Laurence Lacey, partner in the commercial property team at national law firm Clarke Willmott LLP, shares his thoughts on the implications for new commercial developments and re-purposing of existing buildings and estates following the publication of the Energy White Paper.
The term “green development” has been around for several decades. Green development considers the social and environmental impact of either a new or re-purposing of an existing development through the lens of three guiding pillars. Firstly, does the development address the values of community taking into consideration cultural sensitivities. Secondly, what environmental impact will the development have in protecting or damaging the ecosystem the development resides. Thirdly, what resources are being used in terms of energy usage and carbon neutrality.
With this in mind I was interested to see how the Energy White Paper would support and positively impact the drive for greener developments. Some commentators have described the Paper as the biggest announcement in the energy sector since the Electricity Act of 1989 and if you look at how energy was generated then compared to now, the marketplace has totally been turned on its head with green energy generation now dominating.

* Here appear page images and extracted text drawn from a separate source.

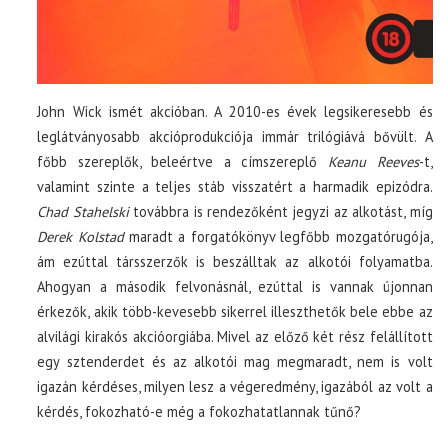
John Wick ismét akcióban. A 2010-es évek legsikeresebb és
leglátványosabb akcióprodukciója immár trilógiává bővült. A
főbb szereplők, beleértve a címszereplő
Keanu Reeves
-t,
valamint szinte a teljes stáb visszatért a harmadik epizódra.
Chad Stahelski
továbbra is rendezőként jegyzi az alkotást, míg
Derek Kolstad
maradt a forgatókönyv legfőbb mozgatórugója,
ám ezúttal társszerzők is beszálltak az alkotói folyamatba.
Ahogyan a második felvonásnál, ezúttal is vannak újonnan
érkezők, akik több-kevesebb sikerrel illeszthetők bele ebbe az
alvilági kirakós akcióorgiába. Mivel az előző két rész felállított
egy sztenderdet és az alkotói mag megmaradt, nem is volt
igazán kérdéses, milyen lesz a végeredmény, igazából az volt a
kérdés, fokozható-e még a fokozhatatlannak tűnő?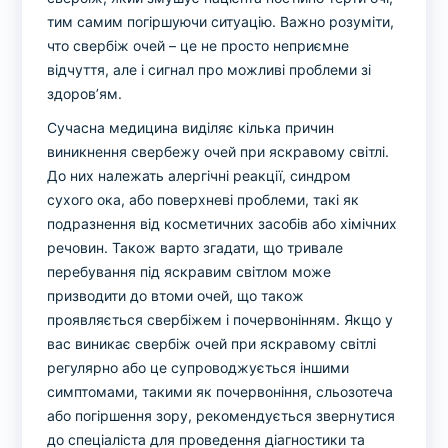
тим самим погіршуючи ситуацію. Важно розуміти,
что свербіж очей – це не просто неприємне
відчуття, але і сигнал про можливі проблеми зі
здоров’ям.
Сучасна медицина виділяє кілька причин
виникнення свербежу очей при яскравому світлі.
До них належать алергічні реакції, синдром
сухого ока, або поверхневі проблеми, такі як
подразнення від косметичних засобів або хімічних
речовин. Також варто згадати, що тривале
перебування під яскравим світлом може
призводити до втоми очей, що також
проявляється свербіжем і почервонінням. Якщо у
вас виникає свербіж очей при яскравому світлі
регулярно або це супроводжується іншими
симптомами, такими як почервоніння, сльозотеча
або погіршення зору, рекомендується звернутися
до спеціаліста для проведення діагностики та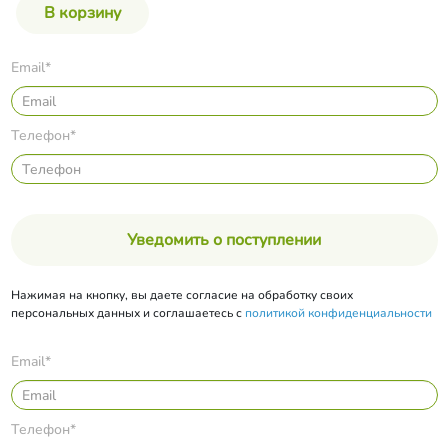
Email*
Телефон*
Уведомить о поступлении
Нажимая на кнопку, вы даете согласие на обработку своих
персональных данных и соглашаетесь с
политикой конфиденциальности
Email*
Телефон*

The paper articulates how it will transform energy, support a green recovery from Covid-19 and create a fairer deal for consumers with specific actions to support objectives. We should not underestimate the long-term impact of Covid-19 on the commercial property sector. In many respects the Paper forms part of a larger agenda including the 10 Point Green Industrial Plan and National Infrastructure Strategy, all of which supports the acceleration of greener developments, not just new build, also retrofit or repurposing.
Over recent months, due to Covid-19 and the acceleration of on-line businesses towns and cities across the UK are undergoing significant change with swathes of retail estate becoming empty and surplus to requirement.
You just have to look at the growing list of retailers going into administration in 2020 including Arcadia Group (444 stores), Debenhams (124), Jager (423), Harveys (105), Brighthouse (240) just to name but a few, to see the impact this will have. In addition, many office-based businesses are reviewing the way they work with increasing numbers stating they will not need the amount of space they currently have.
With this backdrop this creates a challenge and opportunity for developers, landlords and investors alike of existing commercial properties. Yes, there will be a disruption in revenue, but it also gives an opening to undertake work on these buildings to become carbon neutral.
There is a view that I share that if a building is not carbon neutral within the next 15 or maybe 10 years’ time, they could be stranded assets with significantly reduced financial value. With 80% of existing buildings going to be around in 2050 according to the Green Building Council urgent action is needed. With empty offices and retail outlets, developers and landlords have an opportunity to engage and work with prospective tenants who are increasingly looking at their own carbon footprint to ensure the place they work form is not just fit for purpose, aesthetically pleasing but is net zero.
When looking at new commercial developments, the direction of Government travel is clear with the commitment to make homes, hospitals and workplaces more energy efficient. The ramping up of installation of heat pumps from 30,000 per year to 600,000 per year by 2028; the requirement that all non-domestic properties to be EPC Band B by 2030; and the opportunities of hydrogen being introduced in the gas network amongst other measures mean developers will need to fully embrace the “Green Development Revolution” which had already started before the Energy White Paper. Even today new developments whether office, industrial or warehousing which are in progress are not as energy efficient or forward thinking as they could be, potentially placing the landlord in a difficult situation in a relatively short time frame.